When the crawl (started earlier) finishes, it’s exported and dragged into the Imported URL Data tab on the Log Analyser interface. The crawl data automatically matches to the URLs found in the log file (Log Analyser > URLs tab > View: Matched with URL Data). This data is exported and pasted into a separate Excel tab, using a VLOOKUP to populate the Canonical Mismatch (from the Canonical Link Element 1 column), Indexability and Organic Traffic columns:
What follows isn’t an exact science; we’re looking for a good estimate of crawl budget waste. We’re only taking the number of URLs and events into account. For example, we could estimate bandwidth wastage from the Average Bytes column. File size is taken into account later. If URLs with a high file size are hit by search bots often, we may recommend optimising the URLs (e.g. they could be oversized images or PDFs).
In the Crawl Issue column of our spreadsheet, the following URLs are marked with a “y” :
- Highlighted as Non-Indexable in the Indexability column.
- Not 200 OK in the Last Response column (e.g. 301, 404).
- Contains URL parameter (excluding correctly paginated URLs and parameters that aren’t used for content we do want indexed in search engines. The latter is a rarity on modern websites).
- Cart, account, wishlist, conversion, thank you etc. (excluding the main login URL, as they’re often clicked to from search engines).

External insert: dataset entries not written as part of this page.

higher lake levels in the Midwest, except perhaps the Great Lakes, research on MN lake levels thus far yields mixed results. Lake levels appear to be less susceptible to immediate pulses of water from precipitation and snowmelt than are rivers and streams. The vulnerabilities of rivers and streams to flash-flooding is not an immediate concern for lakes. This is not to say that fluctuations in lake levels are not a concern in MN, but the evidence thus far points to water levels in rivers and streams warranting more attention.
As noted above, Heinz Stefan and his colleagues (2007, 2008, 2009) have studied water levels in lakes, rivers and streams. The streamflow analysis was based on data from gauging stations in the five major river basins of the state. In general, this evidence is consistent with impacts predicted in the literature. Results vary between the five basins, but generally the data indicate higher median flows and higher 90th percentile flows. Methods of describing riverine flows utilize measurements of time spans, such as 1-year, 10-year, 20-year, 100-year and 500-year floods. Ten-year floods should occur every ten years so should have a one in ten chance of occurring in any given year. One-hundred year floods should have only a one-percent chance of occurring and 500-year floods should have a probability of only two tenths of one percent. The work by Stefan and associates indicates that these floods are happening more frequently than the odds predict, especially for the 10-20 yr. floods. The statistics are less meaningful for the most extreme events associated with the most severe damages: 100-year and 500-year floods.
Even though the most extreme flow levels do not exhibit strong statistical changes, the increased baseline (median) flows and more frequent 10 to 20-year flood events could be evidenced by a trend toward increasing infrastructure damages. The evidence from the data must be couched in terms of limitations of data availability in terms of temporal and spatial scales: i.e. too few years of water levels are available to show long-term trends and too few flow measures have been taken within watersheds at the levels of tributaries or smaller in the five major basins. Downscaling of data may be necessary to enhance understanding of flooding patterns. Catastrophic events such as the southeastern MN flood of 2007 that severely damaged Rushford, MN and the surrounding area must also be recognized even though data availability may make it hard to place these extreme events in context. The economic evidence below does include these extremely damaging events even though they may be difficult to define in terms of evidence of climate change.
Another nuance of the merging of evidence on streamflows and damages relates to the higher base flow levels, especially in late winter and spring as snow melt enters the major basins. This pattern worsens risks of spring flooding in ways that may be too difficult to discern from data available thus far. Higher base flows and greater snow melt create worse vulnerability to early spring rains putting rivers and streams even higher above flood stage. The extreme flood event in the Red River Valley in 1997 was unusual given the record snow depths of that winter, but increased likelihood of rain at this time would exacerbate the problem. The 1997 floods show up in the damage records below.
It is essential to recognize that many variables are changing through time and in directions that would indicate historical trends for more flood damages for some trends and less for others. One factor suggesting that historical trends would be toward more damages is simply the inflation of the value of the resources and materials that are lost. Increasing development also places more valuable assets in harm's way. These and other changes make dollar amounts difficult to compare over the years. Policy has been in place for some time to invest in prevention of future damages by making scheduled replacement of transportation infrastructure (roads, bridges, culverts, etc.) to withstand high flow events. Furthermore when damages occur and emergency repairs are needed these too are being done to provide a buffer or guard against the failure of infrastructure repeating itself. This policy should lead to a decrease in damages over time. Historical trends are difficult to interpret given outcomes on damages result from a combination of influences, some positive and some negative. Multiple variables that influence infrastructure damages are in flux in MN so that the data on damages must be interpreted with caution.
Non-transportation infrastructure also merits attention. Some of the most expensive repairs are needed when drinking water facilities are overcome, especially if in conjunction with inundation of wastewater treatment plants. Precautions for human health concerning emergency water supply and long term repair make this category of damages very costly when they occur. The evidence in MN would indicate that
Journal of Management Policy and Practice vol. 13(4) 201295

- Should be nofollowed but are crawled.
- Internal search result pages.
- Duplicate URLs (e.g. lowercase and uppercase versions).
- Test or template pages.
As I’m doing the above, I make a note of issues to highlight or investigate later. They’re URLs we’d prefer to be crawled less but mostly not at all, or to be fixed (e.g. 404s that should return 200 OK).
It helps to filter out URLs already marked with an issue, ordering by the URL and Parameter columns to spot patterns. It’s not possible to list all issues, but they won’t all fall into the above list. E.g. Something I spotted when scanning through salience.co.uk log file data was most URLs were duplicated with a suffix /feed/ folder. These URLs weren’t linked anywhere internally yet accounted for 32% of the URLs causing crawl budget waste.
On an Overview tab of our log file analysis Excel template, formulas populate pie charts summarising crawl budget waste:
The visuals always help get our points across to busy clients and are much easier than looking at rows of data.